Aan de orde is de vraag of verweerder terecht heeft beslist dat appellante vóór de indiening van de aanvraag, ter zake van de koop van de gasgestookte stoom-convectieoven, verplichtingen heeft aangegaan. Het College beantwoordt deze vraag bevestigend en overweegt daartoe als volgt.

Vaststaat dat de door appellante op 27 augustus 1998 ondertekende aanvraag om subsidie bij verweerder is ingekomen op 31 augustus 1998. Laatstgenoemde datum is gelegen na het tijdstip waarop door appellante reeds verplichtingen waren aangegaan ter zake van de voorzieningen waarop haar aanvraag betrekking had. Zulks, gelet op de gegevens uit de order-bevestiging van 18 augustus 1998, zoals hiervoor aangehaald onder rubriek 2, waarbij het aantal, de soort en de prijs van de voorzieningen is bepaald waarvoor subsidie is aangevraagd, welke bevestiging vervolgens aan de zijde van appellante voor akkoord is ondertekend.

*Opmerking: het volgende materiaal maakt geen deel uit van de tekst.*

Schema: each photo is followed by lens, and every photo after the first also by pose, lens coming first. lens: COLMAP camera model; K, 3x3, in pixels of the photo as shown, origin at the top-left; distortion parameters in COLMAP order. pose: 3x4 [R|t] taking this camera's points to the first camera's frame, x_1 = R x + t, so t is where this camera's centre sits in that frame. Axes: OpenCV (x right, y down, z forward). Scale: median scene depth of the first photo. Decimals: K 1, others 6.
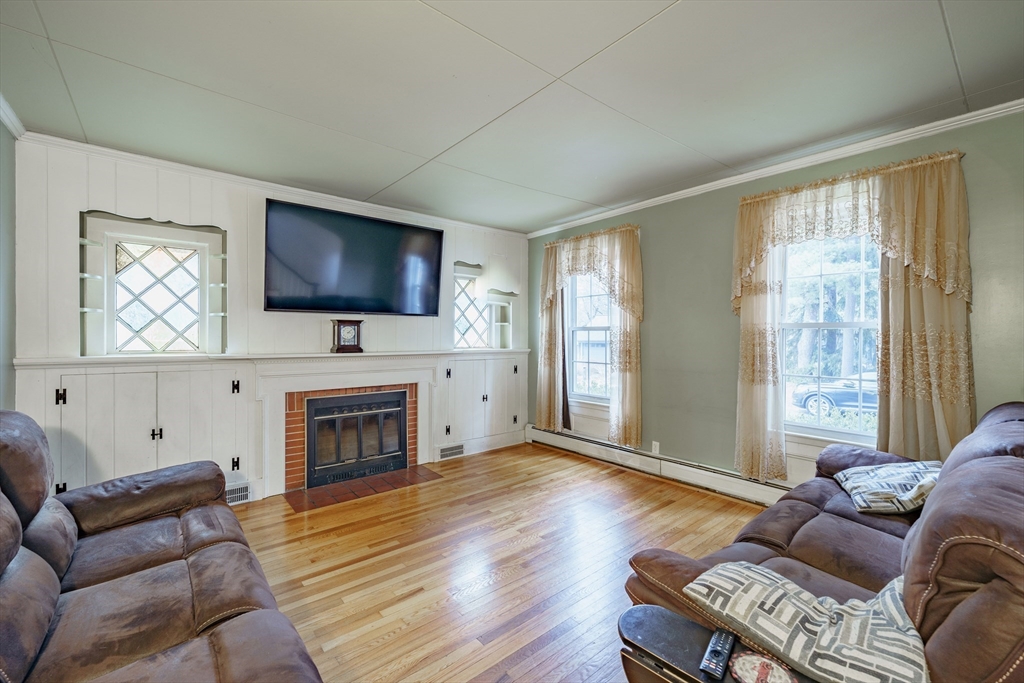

Verweerder is er, gezien deze gegevens, op goede gronden vanuit gegaan dat aan die orderbevestiging niet de betekenis kan toekomen dat appellante op 18 augustus 1998 een koop onder voorbehoud van subsidieverlening is aangegaan. Evenmin is het College anderszins gebleken van enig voorbehoud als door appellante is aangegeven.

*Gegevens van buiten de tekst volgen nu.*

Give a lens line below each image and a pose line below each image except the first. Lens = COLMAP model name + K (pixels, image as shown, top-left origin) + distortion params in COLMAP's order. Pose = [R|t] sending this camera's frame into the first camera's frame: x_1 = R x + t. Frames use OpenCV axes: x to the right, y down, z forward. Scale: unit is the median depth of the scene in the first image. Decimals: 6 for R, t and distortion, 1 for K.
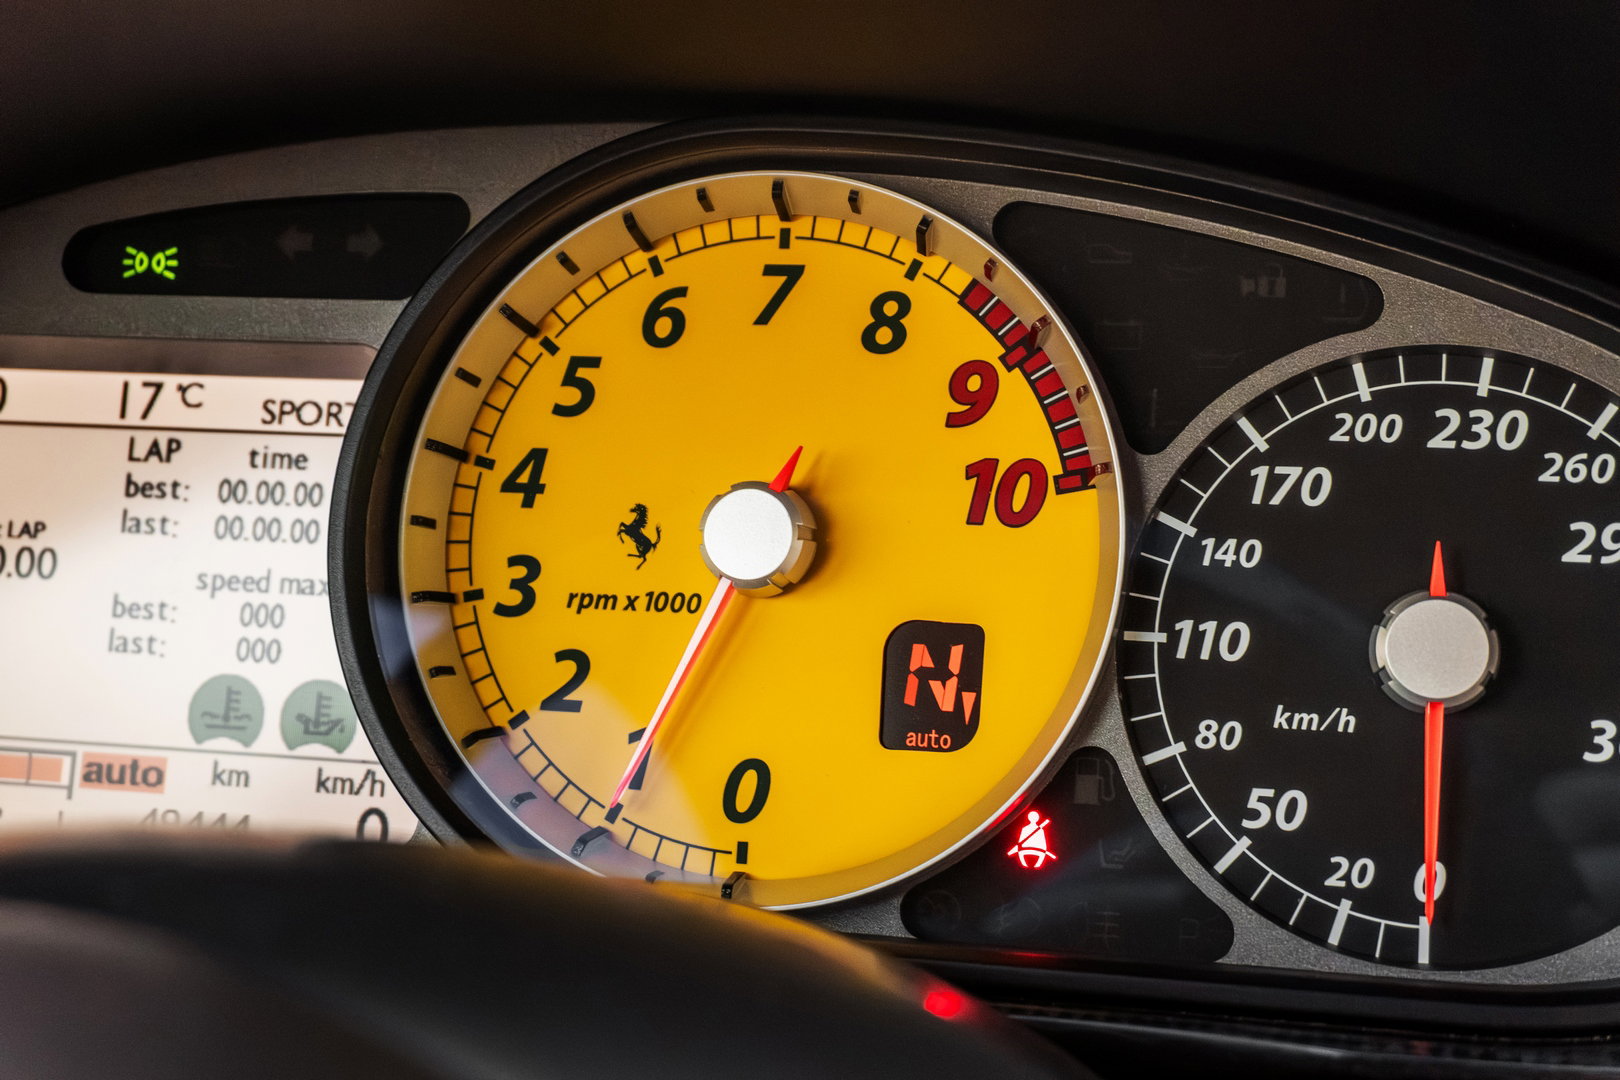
lens RADIAL K [[2209.2, 0, 810.0], [0, 2209.2, 540.0], [0, 0, 1]] dist [0.052856, 0.012933]
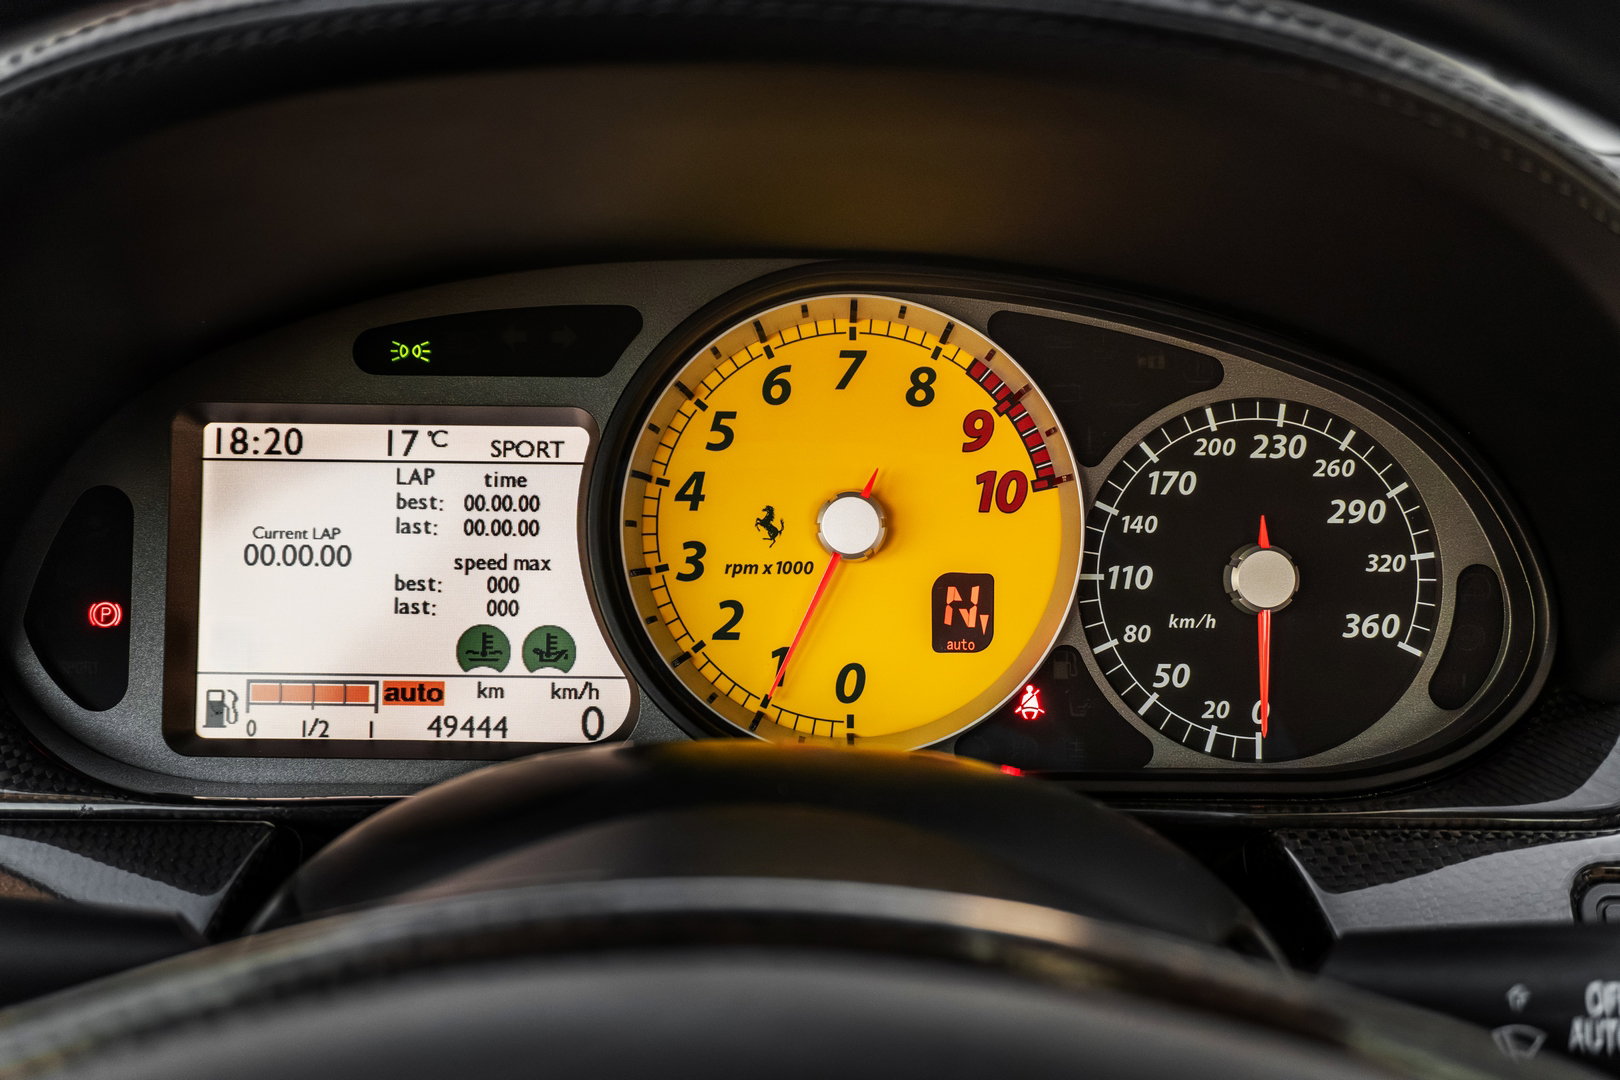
lens RADIAL K [[1907.5, 0, 810.0], [0, 1907.5, 540.0], [0, 0, 1]] dist [0.018250, 0.016650]
pose [[0.977307, -0.049561, 0.205950, -0.334929], [0.033332, 0.996113, 0.081537, -0.103572], [-0.209191, -0.072822, 0.975160, -0.337491]]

Dat, naar appellante heeft aangevoerd, de koop onder voorwaarde was aangegaan, heeft er bovendien niet aan in de weg gestaan dat appellante op 18 augustus 1998 bestellingen heeft gedaan, een totaalprijs is overeengekomen, de voorzieningen heeft doen plaatsen en in gebruik heeft genomen.

Aldus moet worden uitgegaan van 18 augustus 1998 als datum waarop verplichtingen zijn aangegaan ter zake van de door appellante aangemelde investering. Aangezien de aanvraag eerst op 31 augustus 1998 door verweerder is ontvangen, staat daarmee vast dat voornoemde oven door appellante is gekocht vóór de datum van de indiening van de onderhavige aanvraag en is om die reden door appellante niet voldaan aan het vereiste van het hiervoor gestelde, onder paragraaf 2 aangehaalde artikel 2, vierde lid aanhef en onder a, van de Subsidieregeling.

Hetgeen appellante ter zake heeft aangevoerd biedt geen grond voor het oordeel dat verweerder niet in redelijkheid heeft kunnen besluiten om voornoemde bepaling van de Subsidieregeling toe te passen. Niet kan worden staande gehouden dat in het onderhavige geval sprake was van zodanige bijzondere omstandigheden, dat van genoemd voorschrift had moeten worden afgeweken. Daarbij moet in aanmerking worden genomen dat de gevolgen van de foutieve en te late indiening van de aanvraag geheel binnen de risicosfeer van appellante liggen. Het behoort tot de verantwoordelijkheid van de aanvrager om zich op de hoogte te stellen van de voorschriften die bij de Subsidieregeling zijn gegeven en deze in acht te nemen.

Dat de oven energiebesparend is, naar appellante heeft gesteld, doet aan het vorenstaande niet af.

Het hiervoor overwogene leidt tot de conclusie dat het beroep ongegrond moet worden verklaard.

Het College acht geen termen aanwezig voor een proceskostenveroordeling met toepassing van artikel 8:75 van de Algemene wet bestuursrecht.

6. De beslissing

Het College verklaart het beroep ongegrond.

Aldus gewezen door mr H.C. Cusell, in tegenwoordigheid van mr I.K. Rapmund, als griffier, en uitgesproken in het openbaar op 10 mei 2001.